La stratégie agressive du PST consistant à emprisonner des personnes qui ont combattu pendant la guerre civile syrienne pourrait conduire à un futur problème terroriste, prévient le chercheur Lars Gule.
Selon une enquête réalisée par l’Institut danois d’études internationales, 18 des 25 auteurs présumés d’opérations terroristes islamistes en Europe et en Amérique du Nord entre 2012 et août 2015 étaient d’anciens criminels, selon le journal Klassekampen.
L’une des leçons apprises à la suite d’opérations terroristes antérieures est que la radicalisation en prison joue souvent un rôle important dans la transformation des gens en terroristes. Le chef de la lutte contre le terrorisme de l’UE, Gilles de Kerchove, a averti avant le terrorisme de Paris que de nombreux criminels pourraient être recrutés dans des organisations terroristes, lorsque des personnes qui avaient combattu dans des guerres à l’étranger étaient emprisonnées.

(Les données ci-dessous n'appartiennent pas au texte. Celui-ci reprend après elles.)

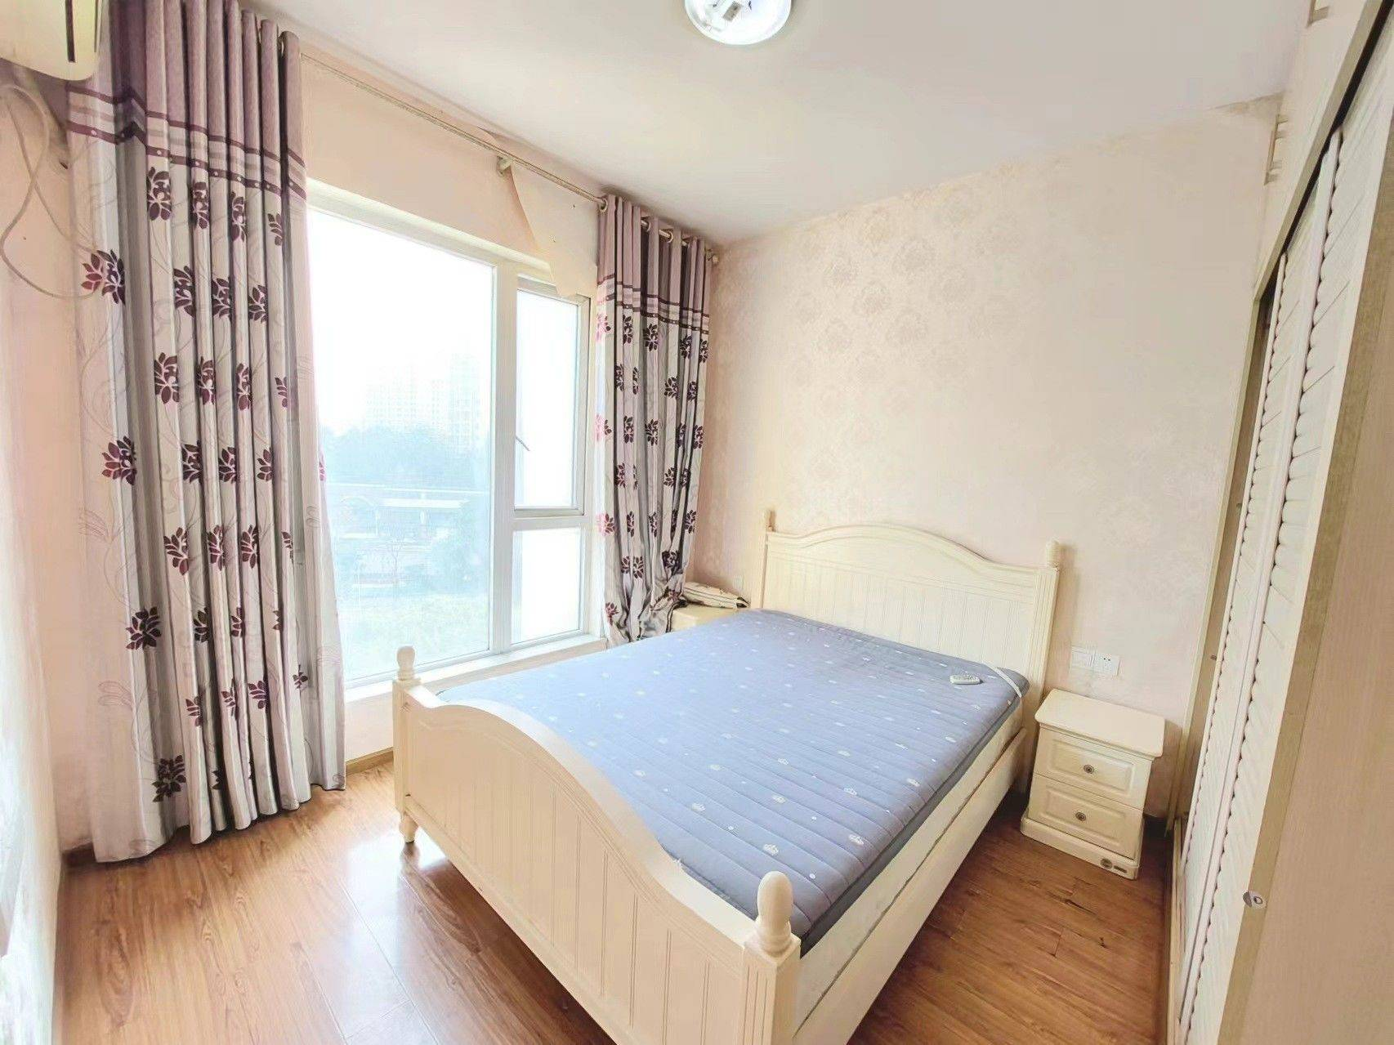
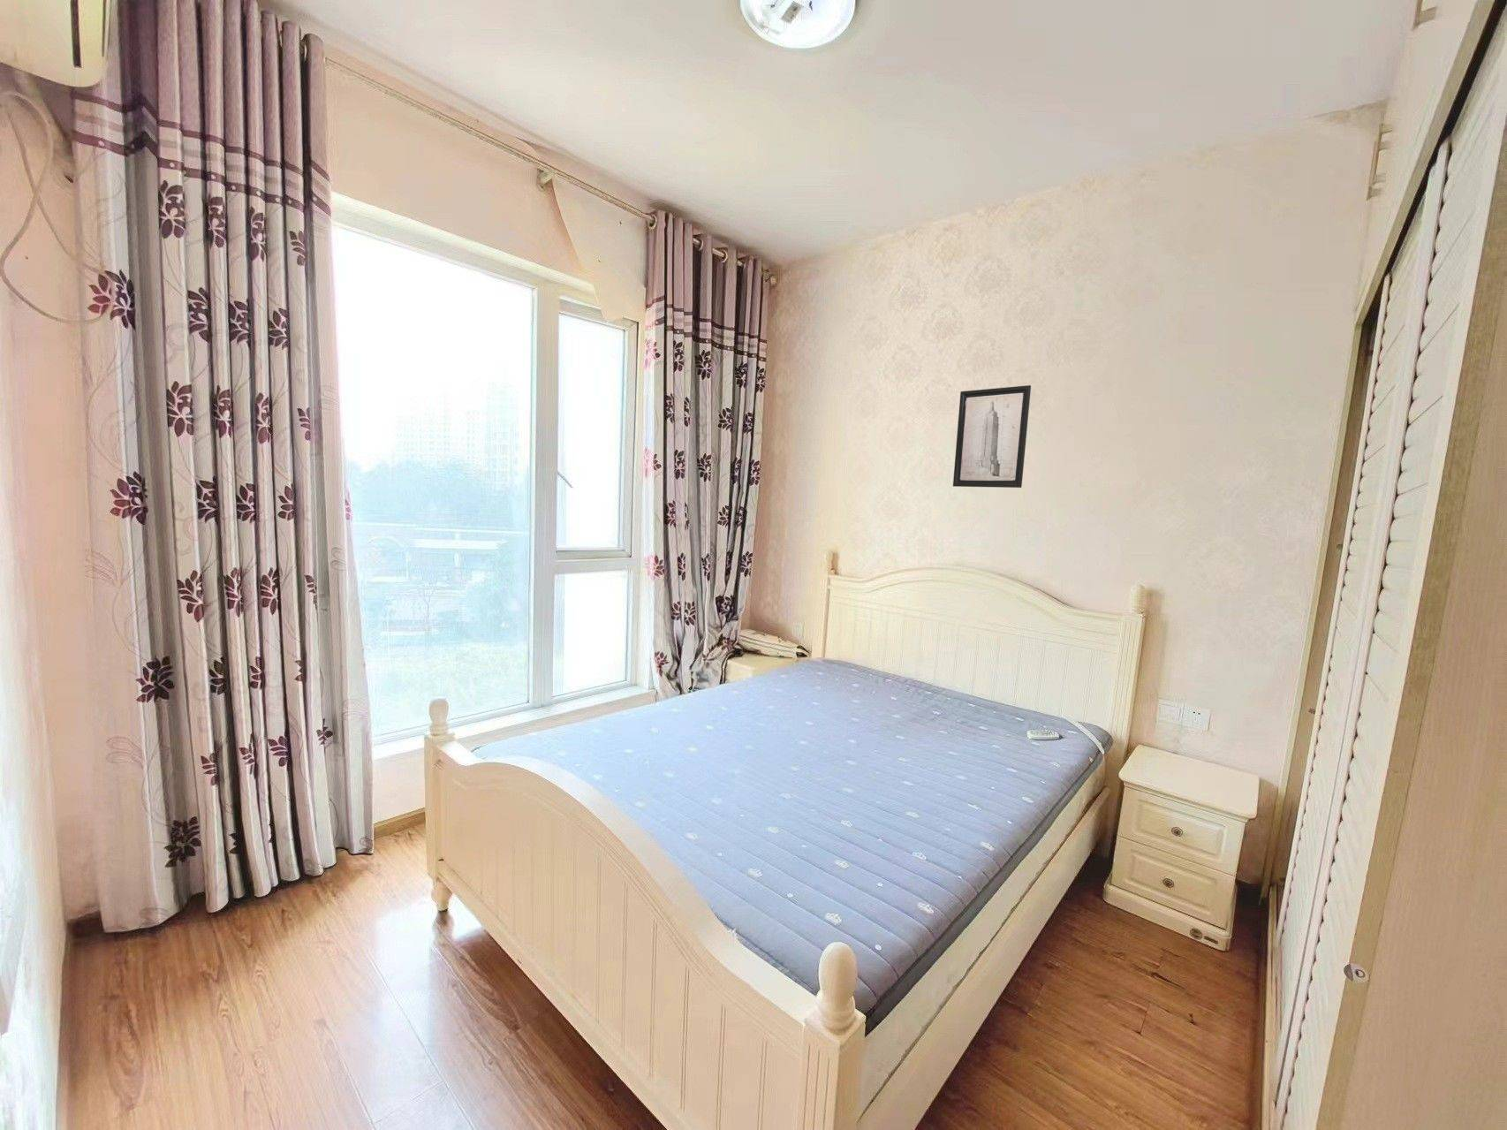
+ wall art [952,385,1031,489]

– Il est évident que la stratégie agressive choisie par le PST, où ils emprisonnent des personnes qui ont été en Syrie, pourrait potentiellement conduire à un futur problème terroriste, dit Gule. Dans quelle mesure cela devient un problème, selon Gule, dépend de ce à quoi ressemblera leur emprisonnement, notamment des conditions de détention.
– La rhétorique sur les confiner et que nous ne pouvons pas les punir assez fort, est contre-productive et peut confirmer leur vision du monde extrémiste, dit Gule.